Applied Machine Learning Engineer - Causal Inference Recommendation
DoorDash USA, San Francisco, CA, United States
About the Team
Come help us build the world's most reliable on-demand logistics engine for last-mile retail delivery! We're looking for an experienced machine learning engineer to help us develop the AI/ML to power DoorDash expand Merchant selection and growing Merchants.
About the Role
We’re looking for a passionate Applied Machine Learning expert to join our team. In this role, you will utilize our robust data and machine learning infrastructure to build recommendation systems and implement new AI solutions to expand restaurant selection and drive their growth. You’ll be conceptualizing, designing, and evaluating A/ML solutions. You will be expected to demonstrate a strong command of production-level machine learning and a passion for collaborating with multi-disciplinary teams to set the strategy and execute to grow our business.
You’re excited about this opportunity because you will…
- Develop production machine learning solutions, which are central intelligence to power multiple teams including Sales Operation, Product, and Marketing.
- Partner with engineering and product leaders to help shape the product roadmap leveraging AI/ML.
- Own the modeling life cycle end-to-end including feature creation, model development and deployment, experimentation, monitoring and explainability, and model maintenance.

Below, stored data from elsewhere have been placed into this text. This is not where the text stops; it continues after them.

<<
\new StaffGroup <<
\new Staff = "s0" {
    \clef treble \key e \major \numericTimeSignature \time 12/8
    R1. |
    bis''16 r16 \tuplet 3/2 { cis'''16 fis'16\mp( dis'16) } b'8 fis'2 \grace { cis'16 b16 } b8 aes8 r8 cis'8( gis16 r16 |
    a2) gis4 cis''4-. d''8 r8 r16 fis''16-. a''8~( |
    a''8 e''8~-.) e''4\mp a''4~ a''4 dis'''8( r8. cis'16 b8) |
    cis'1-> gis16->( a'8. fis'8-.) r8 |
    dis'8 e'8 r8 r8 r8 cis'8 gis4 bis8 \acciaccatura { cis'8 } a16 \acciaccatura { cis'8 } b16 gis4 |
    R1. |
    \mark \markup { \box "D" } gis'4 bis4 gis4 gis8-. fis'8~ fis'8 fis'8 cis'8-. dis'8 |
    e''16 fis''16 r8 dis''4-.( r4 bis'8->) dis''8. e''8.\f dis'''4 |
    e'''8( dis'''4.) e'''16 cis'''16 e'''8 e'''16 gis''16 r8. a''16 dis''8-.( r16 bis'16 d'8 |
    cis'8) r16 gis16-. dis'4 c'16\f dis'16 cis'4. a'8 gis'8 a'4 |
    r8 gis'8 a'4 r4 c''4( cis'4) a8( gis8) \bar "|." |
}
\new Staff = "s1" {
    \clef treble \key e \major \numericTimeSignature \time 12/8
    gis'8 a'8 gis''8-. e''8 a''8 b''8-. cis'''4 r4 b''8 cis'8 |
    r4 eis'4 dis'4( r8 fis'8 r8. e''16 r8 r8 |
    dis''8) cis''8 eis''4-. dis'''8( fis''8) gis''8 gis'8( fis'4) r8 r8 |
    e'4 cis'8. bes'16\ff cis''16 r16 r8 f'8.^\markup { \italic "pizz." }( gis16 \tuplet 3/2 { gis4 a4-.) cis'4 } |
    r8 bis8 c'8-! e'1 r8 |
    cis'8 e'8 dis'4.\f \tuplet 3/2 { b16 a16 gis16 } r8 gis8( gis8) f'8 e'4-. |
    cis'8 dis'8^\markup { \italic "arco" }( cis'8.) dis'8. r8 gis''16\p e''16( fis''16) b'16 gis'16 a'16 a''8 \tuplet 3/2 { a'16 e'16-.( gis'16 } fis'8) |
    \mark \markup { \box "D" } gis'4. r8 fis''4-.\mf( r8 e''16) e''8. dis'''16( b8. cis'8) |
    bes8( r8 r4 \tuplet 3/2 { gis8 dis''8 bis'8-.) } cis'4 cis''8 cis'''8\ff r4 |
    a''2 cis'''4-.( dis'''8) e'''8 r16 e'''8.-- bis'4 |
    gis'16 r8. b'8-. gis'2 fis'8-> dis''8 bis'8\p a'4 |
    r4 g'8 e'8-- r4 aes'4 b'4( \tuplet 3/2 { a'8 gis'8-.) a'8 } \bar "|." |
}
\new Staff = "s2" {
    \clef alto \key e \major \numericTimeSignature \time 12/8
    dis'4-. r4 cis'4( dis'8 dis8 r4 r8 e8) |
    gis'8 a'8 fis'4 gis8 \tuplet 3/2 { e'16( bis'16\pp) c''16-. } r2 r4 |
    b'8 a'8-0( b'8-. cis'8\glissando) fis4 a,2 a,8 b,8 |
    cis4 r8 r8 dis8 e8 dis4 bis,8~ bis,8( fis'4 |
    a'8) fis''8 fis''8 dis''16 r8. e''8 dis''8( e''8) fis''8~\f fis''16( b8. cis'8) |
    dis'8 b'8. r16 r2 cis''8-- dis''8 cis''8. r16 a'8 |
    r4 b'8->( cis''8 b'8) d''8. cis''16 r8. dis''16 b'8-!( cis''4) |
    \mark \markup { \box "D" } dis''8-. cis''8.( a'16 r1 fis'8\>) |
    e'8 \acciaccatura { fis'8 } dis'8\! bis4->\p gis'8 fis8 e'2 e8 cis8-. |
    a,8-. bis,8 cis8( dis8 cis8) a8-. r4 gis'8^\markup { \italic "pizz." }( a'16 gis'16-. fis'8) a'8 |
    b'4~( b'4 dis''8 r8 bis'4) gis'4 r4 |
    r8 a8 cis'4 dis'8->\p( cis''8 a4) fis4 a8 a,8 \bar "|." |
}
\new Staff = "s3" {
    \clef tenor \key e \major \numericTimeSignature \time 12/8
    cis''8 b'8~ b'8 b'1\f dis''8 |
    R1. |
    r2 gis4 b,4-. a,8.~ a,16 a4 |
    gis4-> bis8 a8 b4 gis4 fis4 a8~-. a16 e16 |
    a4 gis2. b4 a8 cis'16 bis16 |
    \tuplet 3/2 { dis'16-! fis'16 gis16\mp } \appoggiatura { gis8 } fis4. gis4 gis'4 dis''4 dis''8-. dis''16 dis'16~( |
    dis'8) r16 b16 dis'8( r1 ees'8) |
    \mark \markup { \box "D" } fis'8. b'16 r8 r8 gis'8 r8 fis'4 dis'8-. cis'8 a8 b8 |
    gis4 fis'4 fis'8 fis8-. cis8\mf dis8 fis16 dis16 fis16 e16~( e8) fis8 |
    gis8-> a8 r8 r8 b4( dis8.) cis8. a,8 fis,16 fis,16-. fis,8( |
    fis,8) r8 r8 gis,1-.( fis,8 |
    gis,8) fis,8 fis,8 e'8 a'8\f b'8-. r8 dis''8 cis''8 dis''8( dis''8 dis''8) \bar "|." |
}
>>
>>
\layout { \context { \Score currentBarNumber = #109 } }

- Find new ways to use diverse data sources and modeling techniques, such as NLP, ranking, personalization, image classification, and entity resolution to connect with merchants at the right time and provide an AI-driven world-class merchant experience.
We’re excited about you because you have…

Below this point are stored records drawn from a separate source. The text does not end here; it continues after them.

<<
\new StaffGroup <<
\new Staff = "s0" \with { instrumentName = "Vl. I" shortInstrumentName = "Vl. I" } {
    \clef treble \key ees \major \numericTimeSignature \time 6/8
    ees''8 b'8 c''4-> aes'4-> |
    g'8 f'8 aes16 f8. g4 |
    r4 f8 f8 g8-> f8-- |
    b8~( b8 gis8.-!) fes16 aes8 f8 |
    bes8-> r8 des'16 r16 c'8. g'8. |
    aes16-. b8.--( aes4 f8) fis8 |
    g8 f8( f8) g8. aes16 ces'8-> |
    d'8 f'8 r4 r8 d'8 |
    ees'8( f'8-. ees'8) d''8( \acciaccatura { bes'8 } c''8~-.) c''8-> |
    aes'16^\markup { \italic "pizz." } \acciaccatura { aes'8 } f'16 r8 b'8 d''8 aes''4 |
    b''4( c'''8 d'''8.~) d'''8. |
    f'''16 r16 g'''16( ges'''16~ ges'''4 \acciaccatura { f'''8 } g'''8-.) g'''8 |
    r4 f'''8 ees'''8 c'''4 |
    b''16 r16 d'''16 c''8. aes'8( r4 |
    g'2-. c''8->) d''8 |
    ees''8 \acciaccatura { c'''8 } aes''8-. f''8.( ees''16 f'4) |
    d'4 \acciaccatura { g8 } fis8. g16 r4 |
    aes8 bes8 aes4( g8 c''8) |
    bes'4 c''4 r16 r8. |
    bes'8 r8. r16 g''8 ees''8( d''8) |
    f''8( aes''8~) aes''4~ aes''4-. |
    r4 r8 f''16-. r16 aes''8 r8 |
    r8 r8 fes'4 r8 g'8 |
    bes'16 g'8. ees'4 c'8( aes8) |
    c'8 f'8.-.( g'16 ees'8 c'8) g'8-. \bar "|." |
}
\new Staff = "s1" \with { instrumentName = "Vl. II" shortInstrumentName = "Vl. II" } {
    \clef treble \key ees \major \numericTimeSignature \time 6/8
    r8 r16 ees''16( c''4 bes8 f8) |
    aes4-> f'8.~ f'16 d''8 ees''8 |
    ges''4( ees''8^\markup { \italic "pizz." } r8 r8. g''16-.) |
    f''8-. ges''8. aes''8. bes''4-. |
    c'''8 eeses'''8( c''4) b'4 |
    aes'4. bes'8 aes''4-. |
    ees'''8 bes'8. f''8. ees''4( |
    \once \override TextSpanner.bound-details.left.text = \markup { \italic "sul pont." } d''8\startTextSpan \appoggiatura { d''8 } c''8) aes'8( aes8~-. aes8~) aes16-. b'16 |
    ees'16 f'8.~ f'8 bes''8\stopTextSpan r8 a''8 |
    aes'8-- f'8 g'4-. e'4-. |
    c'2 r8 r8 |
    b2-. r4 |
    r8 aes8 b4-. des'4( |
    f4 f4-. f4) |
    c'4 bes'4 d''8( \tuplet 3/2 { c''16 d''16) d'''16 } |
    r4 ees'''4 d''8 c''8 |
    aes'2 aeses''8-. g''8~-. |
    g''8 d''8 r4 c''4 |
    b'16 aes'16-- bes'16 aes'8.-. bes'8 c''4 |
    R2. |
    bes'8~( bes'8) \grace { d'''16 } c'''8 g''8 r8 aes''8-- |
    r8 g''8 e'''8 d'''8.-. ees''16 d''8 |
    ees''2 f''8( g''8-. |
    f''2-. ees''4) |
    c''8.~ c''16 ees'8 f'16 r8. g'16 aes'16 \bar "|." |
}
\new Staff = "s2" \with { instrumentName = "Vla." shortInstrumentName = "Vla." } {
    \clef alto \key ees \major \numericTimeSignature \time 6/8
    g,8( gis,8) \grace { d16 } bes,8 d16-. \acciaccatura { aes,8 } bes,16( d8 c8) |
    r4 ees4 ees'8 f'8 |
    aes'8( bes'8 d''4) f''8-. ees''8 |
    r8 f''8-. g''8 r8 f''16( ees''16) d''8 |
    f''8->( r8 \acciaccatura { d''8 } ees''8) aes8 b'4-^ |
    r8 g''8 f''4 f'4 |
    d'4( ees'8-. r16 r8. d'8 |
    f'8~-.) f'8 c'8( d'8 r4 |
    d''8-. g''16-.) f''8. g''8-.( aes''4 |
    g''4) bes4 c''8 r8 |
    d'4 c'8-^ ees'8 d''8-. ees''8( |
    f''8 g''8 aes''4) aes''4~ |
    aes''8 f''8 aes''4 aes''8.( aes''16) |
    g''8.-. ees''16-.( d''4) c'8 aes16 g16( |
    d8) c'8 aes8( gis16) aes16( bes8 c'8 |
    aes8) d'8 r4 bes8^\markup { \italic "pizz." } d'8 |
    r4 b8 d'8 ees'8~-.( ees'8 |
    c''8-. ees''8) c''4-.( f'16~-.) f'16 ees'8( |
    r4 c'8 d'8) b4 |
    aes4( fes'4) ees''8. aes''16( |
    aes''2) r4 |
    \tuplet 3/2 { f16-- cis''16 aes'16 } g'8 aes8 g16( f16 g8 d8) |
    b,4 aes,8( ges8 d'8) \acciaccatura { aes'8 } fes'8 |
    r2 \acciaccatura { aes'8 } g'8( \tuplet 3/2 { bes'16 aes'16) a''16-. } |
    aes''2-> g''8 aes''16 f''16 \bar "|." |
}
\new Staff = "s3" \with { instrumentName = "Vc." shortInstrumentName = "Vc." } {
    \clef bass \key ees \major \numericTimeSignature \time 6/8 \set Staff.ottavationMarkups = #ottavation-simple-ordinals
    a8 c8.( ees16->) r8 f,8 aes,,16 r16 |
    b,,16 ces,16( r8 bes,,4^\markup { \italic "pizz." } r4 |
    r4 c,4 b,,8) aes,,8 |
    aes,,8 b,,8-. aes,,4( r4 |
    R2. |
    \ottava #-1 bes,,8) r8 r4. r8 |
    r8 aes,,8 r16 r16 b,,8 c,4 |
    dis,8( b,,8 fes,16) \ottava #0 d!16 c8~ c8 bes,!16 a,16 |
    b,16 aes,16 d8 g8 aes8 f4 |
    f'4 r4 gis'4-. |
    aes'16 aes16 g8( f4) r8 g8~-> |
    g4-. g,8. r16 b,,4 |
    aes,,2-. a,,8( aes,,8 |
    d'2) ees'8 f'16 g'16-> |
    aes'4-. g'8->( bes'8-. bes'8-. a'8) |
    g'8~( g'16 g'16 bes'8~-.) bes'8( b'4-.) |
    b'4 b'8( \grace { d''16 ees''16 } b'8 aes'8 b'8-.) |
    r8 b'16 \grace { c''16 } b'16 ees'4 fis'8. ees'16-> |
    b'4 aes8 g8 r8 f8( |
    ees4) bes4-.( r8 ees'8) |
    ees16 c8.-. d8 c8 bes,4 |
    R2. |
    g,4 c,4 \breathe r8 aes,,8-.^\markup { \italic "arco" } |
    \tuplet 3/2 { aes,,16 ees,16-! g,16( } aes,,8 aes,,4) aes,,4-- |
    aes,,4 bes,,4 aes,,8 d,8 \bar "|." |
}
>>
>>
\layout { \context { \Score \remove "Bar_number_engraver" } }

- 1+ years of industry experience post PhD or 3+ years of industry experience post graduate degree developing machine learning models with business impact.
- Expertise in applied ML for Causal Inference and Recommendation Systems - both classical and deep learning based. Additional familiarity with experimentation, computer vision, and LLMs!
- M.S. or PhD in Statistics, Computer Science, Economics, Math, Operations Research, Physics, or other quantitative fields.
- Ability to communicate technical details to non-technical stakeholders.
- Strong machine learning background in Python; experience with Spark, PyTorch or TensorFlow preferred.
- Familiarity with Kotlin/Scala.
- You keep the mission in mind, take ideas and help them grow using data and rigorous testing, show evidence of progress and then double down.
- The desire for impact with a growth-minded and collaborative mindset.